** Work instructions **
Scan the data below for the string "Ovary". Show every line where it turns up.

(Saved data entries)
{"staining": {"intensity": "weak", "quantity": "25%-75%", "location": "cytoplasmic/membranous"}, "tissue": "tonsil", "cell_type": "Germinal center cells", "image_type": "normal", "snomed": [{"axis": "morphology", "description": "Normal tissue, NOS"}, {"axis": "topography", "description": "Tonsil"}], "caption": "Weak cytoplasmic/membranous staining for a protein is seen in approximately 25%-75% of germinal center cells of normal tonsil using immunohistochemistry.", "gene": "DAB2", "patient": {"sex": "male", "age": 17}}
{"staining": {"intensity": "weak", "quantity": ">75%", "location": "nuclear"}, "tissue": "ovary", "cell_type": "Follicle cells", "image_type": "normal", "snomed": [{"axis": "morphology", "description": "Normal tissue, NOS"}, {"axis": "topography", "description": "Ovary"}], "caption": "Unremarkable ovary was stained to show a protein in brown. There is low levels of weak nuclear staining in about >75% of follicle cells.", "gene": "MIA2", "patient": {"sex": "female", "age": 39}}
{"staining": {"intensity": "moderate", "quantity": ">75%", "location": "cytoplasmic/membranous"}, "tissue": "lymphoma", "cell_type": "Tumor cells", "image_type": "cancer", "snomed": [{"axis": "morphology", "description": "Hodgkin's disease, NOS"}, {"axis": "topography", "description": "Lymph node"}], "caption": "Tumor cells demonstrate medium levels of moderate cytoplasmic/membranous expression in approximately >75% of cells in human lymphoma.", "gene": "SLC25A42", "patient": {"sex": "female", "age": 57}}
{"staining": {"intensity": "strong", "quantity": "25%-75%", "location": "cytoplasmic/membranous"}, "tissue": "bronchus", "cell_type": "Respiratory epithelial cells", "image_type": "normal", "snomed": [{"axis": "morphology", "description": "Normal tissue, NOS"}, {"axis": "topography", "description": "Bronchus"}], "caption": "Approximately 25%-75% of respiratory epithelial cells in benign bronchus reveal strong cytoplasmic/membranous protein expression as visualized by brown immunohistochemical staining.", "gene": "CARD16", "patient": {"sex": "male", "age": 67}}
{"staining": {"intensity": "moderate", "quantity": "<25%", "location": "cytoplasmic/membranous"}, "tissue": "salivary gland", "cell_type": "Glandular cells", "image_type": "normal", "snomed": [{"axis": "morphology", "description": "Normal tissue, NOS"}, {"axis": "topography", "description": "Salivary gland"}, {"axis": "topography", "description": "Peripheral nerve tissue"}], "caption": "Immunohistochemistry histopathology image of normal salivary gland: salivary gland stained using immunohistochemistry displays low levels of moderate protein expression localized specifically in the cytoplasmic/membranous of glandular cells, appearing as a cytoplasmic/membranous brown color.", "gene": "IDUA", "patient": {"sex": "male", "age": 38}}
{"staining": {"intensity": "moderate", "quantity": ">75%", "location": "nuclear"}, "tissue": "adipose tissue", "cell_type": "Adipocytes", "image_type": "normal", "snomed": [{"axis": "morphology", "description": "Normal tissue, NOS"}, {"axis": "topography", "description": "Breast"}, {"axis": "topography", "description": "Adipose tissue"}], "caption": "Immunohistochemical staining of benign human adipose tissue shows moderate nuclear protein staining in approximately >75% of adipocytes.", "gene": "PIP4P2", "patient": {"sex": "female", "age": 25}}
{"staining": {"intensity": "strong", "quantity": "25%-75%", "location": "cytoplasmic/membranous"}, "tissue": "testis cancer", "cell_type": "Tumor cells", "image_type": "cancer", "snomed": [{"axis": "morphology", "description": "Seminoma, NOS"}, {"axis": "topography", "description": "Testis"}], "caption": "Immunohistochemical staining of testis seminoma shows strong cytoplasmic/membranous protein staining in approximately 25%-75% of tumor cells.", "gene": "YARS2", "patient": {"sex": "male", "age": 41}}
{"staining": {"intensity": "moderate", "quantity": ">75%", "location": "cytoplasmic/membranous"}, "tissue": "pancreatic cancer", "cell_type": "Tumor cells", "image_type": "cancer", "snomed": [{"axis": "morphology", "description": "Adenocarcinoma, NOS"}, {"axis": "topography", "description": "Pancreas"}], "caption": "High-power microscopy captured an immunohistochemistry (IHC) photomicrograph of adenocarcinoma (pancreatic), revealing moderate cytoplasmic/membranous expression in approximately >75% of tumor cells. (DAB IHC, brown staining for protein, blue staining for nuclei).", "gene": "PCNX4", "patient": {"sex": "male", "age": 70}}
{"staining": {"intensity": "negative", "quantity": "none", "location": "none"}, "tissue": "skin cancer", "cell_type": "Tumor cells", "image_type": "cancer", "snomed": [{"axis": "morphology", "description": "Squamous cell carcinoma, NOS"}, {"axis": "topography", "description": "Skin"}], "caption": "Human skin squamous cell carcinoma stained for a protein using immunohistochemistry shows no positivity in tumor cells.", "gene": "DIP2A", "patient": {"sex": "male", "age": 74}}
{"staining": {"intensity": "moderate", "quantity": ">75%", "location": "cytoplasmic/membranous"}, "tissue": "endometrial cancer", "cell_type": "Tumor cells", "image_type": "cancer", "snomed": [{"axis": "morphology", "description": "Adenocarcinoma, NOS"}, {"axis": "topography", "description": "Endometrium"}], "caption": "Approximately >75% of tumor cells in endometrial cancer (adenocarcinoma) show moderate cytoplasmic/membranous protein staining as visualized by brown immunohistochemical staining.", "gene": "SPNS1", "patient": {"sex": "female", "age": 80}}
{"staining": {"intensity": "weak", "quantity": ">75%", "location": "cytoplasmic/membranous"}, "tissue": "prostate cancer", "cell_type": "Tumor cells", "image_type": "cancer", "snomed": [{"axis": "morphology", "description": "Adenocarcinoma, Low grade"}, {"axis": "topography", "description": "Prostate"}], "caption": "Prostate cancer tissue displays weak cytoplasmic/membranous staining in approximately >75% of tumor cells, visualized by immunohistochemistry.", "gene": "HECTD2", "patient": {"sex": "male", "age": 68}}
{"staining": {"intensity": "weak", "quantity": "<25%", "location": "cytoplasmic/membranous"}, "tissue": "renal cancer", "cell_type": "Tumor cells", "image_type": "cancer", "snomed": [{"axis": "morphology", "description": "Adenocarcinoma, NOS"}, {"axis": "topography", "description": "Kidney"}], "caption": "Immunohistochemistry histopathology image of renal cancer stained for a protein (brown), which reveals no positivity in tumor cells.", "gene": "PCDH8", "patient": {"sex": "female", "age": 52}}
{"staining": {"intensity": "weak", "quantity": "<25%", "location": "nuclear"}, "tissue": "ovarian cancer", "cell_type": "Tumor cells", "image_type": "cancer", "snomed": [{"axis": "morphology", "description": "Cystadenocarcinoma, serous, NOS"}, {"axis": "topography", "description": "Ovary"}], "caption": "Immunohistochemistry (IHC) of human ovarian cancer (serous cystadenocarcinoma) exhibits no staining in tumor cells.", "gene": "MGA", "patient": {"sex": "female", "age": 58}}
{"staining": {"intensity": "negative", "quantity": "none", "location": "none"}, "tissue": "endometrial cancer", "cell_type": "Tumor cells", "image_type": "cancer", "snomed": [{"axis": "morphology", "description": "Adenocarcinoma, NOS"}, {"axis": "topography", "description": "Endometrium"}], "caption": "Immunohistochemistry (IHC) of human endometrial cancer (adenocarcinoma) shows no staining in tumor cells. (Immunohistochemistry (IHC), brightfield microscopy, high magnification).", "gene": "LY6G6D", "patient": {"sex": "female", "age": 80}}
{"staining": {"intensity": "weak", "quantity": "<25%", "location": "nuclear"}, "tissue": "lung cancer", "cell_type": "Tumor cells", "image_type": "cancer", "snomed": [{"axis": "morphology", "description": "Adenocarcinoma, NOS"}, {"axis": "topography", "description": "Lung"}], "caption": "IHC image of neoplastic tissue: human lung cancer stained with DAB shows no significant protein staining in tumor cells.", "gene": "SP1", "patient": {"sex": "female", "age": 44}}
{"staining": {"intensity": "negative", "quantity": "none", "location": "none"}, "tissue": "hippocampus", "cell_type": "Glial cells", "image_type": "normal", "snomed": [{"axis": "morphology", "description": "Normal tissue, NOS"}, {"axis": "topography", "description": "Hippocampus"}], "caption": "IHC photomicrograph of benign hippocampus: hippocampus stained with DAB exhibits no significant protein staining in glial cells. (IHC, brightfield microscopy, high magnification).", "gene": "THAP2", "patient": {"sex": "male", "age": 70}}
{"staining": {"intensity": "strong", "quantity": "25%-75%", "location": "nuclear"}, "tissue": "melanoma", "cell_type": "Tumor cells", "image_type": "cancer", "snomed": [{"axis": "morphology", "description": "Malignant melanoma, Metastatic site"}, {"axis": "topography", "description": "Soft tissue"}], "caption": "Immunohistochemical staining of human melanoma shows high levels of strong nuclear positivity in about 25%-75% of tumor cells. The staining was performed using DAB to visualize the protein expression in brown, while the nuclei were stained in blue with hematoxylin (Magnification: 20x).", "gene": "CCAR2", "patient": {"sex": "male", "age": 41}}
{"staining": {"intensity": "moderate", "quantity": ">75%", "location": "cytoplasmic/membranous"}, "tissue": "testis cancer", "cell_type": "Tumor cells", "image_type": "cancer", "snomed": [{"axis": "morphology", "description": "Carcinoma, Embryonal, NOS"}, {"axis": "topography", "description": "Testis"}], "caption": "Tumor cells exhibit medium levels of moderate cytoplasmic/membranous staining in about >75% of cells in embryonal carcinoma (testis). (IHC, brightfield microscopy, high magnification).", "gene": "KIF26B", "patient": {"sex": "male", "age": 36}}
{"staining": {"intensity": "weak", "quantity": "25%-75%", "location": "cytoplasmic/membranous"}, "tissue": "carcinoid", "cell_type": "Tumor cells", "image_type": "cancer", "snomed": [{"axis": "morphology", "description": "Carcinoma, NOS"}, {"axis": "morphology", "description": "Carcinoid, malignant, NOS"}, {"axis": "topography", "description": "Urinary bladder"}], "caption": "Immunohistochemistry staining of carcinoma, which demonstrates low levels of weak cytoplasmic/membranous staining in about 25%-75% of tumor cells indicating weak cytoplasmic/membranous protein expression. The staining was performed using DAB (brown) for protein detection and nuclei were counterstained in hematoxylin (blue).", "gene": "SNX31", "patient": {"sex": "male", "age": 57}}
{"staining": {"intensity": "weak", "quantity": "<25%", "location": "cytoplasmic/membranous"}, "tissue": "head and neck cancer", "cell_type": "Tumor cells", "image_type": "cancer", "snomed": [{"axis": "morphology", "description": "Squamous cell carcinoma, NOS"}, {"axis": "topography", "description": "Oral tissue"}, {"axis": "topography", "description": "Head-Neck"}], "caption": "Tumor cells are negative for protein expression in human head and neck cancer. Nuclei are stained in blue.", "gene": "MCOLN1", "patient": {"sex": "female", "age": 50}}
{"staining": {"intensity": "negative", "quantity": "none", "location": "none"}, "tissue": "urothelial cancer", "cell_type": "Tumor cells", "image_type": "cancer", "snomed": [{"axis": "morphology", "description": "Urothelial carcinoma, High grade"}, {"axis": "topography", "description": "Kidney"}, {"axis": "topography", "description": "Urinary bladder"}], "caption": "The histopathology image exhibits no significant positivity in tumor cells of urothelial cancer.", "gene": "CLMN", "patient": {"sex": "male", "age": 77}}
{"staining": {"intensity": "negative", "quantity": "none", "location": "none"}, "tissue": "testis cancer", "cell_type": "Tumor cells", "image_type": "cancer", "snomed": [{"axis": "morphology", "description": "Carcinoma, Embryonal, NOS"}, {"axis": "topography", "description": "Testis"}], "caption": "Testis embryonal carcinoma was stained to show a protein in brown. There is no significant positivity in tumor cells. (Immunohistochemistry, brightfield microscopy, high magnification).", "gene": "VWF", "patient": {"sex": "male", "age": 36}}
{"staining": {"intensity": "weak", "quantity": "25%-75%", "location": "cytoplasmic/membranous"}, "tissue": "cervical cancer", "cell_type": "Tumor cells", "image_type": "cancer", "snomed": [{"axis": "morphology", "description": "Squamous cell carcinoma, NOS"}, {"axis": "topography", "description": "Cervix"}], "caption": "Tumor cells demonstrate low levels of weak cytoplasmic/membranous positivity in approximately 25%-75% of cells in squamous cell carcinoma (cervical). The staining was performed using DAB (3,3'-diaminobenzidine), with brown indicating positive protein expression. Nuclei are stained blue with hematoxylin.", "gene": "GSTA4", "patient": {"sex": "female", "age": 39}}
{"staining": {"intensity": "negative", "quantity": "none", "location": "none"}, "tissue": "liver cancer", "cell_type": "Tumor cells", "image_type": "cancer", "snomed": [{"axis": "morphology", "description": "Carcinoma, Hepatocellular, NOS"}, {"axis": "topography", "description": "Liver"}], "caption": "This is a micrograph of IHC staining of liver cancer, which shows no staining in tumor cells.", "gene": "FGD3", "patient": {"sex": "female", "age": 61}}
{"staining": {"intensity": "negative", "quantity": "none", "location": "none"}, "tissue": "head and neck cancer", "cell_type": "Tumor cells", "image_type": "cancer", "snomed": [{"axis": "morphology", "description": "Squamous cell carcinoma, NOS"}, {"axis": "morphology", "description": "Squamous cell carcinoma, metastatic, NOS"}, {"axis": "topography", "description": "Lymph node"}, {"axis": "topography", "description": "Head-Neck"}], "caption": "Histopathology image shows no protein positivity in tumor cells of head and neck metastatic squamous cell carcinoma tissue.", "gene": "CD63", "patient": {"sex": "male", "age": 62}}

** Response area **
{"staining": {"intensity": "weak", "quantity": ">75%", "location": "nuclear"}, "tissue": "ovary", "cell_type": "Follicle cells", "image_type": "normal", "snomed": [{"axis": "morphology", "description": "Normal tissue, NOS"}, {"axis": "topography", "description": "Ovary"}], "caption": "Unremarkable ovary was stained to show a protein in brown. There is low levels of weak nuclear staining in about >75% of follicle cells.", "gene": "MIA2", "patient": {"sex": "female", "age": 39}}
{"staining": {"intensity": "weak", "quantity": "<25%", "location": "nuclear"}, "tissue": "ovarian cancer", "cell_type": "Tumor cells", "image_type": "cancer", "snomed": [{"axis": "morphology", "description": "Cystadenocarcinoma, serous, NOS"}, {"axis": "topography", "description": "Ovary"}], "caption": "Immunohistochemistry (IHC) of human ovarian cancer (serous cystadenocarcinoma) exhibits no staining in tumor cells.", "gene": "MGA", "patient": {"sex": "female", "age": 58}}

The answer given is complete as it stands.